[Begin Selected text]

My Mystical Motorcycle Message
My husband left yesterday for France, for a refined yet testosterone filled few days of car auctions, car parties, followed by a car show.
Can you say Gear Head?
Last night, after delivering the dead weight of both sleeping dogs to their beds, I looked up and was reminded of a mystical motorcycle message that was delivered to me on another night when he was far, far away.
It was a different kind of trip, raw and rugged.
He was pretty much incommunicado, racing in a desert over ten thousand miles away, but things had taken a turn and I sensed he was in danger.
So I asked for a sign, and the Universe, with her wicked sense of humor, delivered a doozy.
It was the second year he had decided to ride with his buddies at Rawhyde, down in South America to follow this crazy-ass off-road, Mad Max style race called the Dakar.
The year before they had the time of their lives, riding in that environment, among all the other idiots, I mean racers, and being worshipped by the locals, who line the route and gather in great numbers at every gas stop, handing them food, babies and cameras to capture the moment.
They are revered, like rock stars.
The riding is treacherously fabulous.
The dirt roads through the Atacama Desert are rocky and rutted and they’re racing next to Rally cars, other motorcycles, and behemoth Russian supply trucks that decided a few years back that they too wanted a piece of the action.
It’s consistently well over one hundred degrees, and they have to cross the Andes via Paseo De San Francisco, which at over 10,000 feet requires them to do what the locals do to offset the altitude – chew raw coca leaves.
While they ride a motorcycle. Yes, you read that right.
It’s an insane cluster fuck, an accident waiting to happen. People die.
But as he’s told me, it’s the most fun he’s ever had with his clothes on.
Here’s a taste in case you’re interested:
http://youtu.be/UYFt7hrMWOg
This trip Murphy’s Law prevailed.
Everything that could go wrong did – and then some. I heard about it in my one text per day. It was often terse and exhausted sounding, sent at the end of another grueling episode of Chasing Dakar.
Let’s just say, things were not flowing, and he was not a happy camper. I felt terrible for him.

[End Selected text]
[Begin Dataset extract]

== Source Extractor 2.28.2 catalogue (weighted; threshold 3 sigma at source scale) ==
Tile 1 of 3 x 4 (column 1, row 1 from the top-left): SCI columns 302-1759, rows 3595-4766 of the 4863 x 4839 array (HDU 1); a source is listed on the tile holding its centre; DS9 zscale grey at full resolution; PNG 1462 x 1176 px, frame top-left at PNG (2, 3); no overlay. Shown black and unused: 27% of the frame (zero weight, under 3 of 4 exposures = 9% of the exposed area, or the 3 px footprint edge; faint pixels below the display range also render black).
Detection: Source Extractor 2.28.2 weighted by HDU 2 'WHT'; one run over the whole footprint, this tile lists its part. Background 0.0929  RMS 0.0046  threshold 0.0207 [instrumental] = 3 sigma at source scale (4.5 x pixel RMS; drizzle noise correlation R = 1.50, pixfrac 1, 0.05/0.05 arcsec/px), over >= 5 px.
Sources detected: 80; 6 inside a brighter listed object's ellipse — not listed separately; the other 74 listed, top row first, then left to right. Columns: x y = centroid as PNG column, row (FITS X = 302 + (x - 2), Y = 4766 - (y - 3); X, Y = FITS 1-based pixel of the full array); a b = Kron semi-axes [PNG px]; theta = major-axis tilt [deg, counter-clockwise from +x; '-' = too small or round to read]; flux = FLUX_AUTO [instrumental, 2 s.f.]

[End Dataset extract]

From the motorcycle story above, set down everything from "So I asked for" down to "capture the moment.", word for word.

So I asked for a sign, and the Universe, with her wicked sense of humor, delivered a doozy.
It was the second year he had decided to ride with his buddies at Rawhyde, down in South America to follow this crazy-ass off-road, Mad Max style race called the Dakar.
The year before they had the time of their lives, riding in that environment, among all the other idiots, I mean racers, and being worshipped by the locals, who line the route and gather in great numbers at every gas stop, handing them food, babies and cameras to capture the moment.